Description of the task:
Exactly the lines starting at the line containing "cup: none [435,237,461,283]" and ending at the line containing "fruit bowl: none" are to be written out from the listing below, both included.

Given entries Start Marker

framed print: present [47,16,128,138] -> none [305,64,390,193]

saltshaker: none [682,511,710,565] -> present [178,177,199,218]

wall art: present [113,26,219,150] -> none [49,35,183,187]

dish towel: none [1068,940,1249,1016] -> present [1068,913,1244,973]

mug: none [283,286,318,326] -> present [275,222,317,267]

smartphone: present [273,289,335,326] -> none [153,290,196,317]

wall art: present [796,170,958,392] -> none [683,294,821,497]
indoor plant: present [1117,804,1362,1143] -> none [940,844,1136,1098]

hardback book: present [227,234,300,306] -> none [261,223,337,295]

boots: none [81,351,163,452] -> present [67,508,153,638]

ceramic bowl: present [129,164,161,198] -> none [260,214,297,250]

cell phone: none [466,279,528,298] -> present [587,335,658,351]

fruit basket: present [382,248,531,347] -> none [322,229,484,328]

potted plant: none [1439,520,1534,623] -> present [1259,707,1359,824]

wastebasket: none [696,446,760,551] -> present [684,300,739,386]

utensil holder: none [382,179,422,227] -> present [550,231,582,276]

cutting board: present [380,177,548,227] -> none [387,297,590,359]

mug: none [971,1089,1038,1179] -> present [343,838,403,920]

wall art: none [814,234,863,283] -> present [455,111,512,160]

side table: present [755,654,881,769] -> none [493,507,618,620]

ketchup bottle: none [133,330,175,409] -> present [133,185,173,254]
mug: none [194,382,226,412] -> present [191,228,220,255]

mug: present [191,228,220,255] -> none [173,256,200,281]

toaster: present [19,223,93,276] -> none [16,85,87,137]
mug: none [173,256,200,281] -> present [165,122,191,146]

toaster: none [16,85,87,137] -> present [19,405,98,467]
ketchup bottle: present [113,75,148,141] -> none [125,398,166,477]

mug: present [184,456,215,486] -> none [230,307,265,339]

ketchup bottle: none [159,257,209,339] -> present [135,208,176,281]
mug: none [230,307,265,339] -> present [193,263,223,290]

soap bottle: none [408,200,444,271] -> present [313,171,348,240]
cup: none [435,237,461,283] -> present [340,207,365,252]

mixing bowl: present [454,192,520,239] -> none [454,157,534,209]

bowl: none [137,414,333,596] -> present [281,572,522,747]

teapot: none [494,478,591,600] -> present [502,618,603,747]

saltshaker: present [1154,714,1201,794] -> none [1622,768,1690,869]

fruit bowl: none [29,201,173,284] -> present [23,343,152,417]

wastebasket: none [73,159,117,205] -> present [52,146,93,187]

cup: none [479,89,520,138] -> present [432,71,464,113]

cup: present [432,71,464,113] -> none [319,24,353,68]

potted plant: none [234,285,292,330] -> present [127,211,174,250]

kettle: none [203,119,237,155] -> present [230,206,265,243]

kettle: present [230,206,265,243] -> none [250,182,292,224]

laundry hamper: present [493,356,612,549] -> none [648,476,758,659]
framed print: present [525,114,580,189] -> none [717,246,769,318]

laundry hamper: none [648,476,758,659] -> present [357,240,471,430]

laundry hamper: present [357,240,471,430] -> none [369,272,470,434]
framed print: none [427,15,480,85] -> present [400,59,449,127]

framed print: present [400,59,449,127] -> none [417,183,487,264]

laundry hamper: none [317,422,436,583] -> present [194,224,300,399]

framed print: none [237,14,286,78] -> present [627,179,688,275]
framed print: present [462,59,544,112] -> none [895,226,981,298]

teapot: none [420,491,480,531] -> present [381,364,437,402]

Given entries End Marker

Reply:
cup: none [435,237,461,283] -> present [340,207,365,252]

mixing bowl: present [454,192,520,239] -> none [454,157,534,209]

bowl: none [137,414,333,596] -> present [281,572,522,747]

teapot: none [494,478,591,600] -> present [502,618,603,747]

saltshaker: present [1154,714,1201,794] -> none [1622,768,1690,869]

fruit bowl: none [29,201,173,284] -> present [23,343,152,417]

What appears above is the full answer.